Triumphant Bainbridge enunciates her mind

THE NOVELIST Beryl Bainbridge won a major literary prize yesterday and followed it with musings that are unlikely to be beaten for political incorrectness in the whole of the prize-giving season.

First, she called for elocution lessons to be made compulsory in schools. In case that was not politically incorrect enough, Ms Bainbridge then guaranteed the wrath of her home city.

Although she is one of Liverpool's most famous daughters, the 64-year- old writer and former actress urged that all young people from the city endeavour to lose the Liverpool accent, which she described as "nasal" and "stupid".

Exuberant at winning the pounds 10,000 WH Smith Literary Award for her novel Master Georgie after missing out on the Booker and Whitbread prizes, Ms Bainbridge nevertheless played down both the value of book prizes and the love of reading in Britain.

Receiving her prize from the Arts minister Alan Howarth, who is promoting the Government's "Year of Reading", she said that she did not believe that the percentage of the population now reading novels was much greater than it was in Dickens' time.

"Sometimes I wonder whether I'm being given prizes at my age out of sympathy or pity ... I'm rather fortunate that all these things that are happening to me in the last two or three years are happening late enough for me not to take them too seriously," she said

Speaking later, she explained why she did not take book prizes too seriously, and did so with a reasoning unlikely to be endorsed by Mr Howarth, her home city or the nation's largest bookseller, which was giving the prize.

She said: "I'm not sure that prizes have a great deal of effect on the majority of people, but then the majority of people are uneducated.

"When I grew up in Liverpool in the Forties, I was in the Young Communists League at the age of 12, and it was people who were interested in politics who encouraged me to read.

"What would help England now would be to have elocution lessons in all schools.
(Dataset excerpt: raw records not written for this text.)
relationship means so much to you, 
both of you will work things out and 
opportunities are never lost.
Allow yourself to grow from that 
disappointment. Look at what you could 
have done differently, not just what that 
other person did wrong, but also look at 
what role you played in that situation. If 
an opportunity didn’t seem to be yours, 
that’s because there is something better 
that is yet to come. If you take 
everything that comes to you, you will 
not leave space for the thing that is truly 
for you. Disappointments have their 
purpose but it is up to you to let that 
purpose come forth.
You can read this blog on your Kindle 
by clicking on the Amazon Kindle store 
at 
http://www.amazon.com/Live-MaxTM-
I had elocution lessons from the age of 11. I went with Jean Alexander [who played Hilda Ogden in Coronation Street] and they help you, not just to speak, but to enjoy language and reading. The uneducated now cannot spin out a sentence. You cannot have an education system that works for the majority if you publish a newspaper like The Sun."

As part of her drive for elocution for all, she advocated that Liverpudlians should lose their accent. "It's not a dialect," she said, "it's nasal, and that's what they should get rid of. My father didn't have that stupid Liverpool accent.

"Have you ever listened to them on Brookside? They don't speak the English language."

Mr Howarth said that he had been delighted to present Ms Bainbridge with her cheque and noted that it had been an excellent lunch.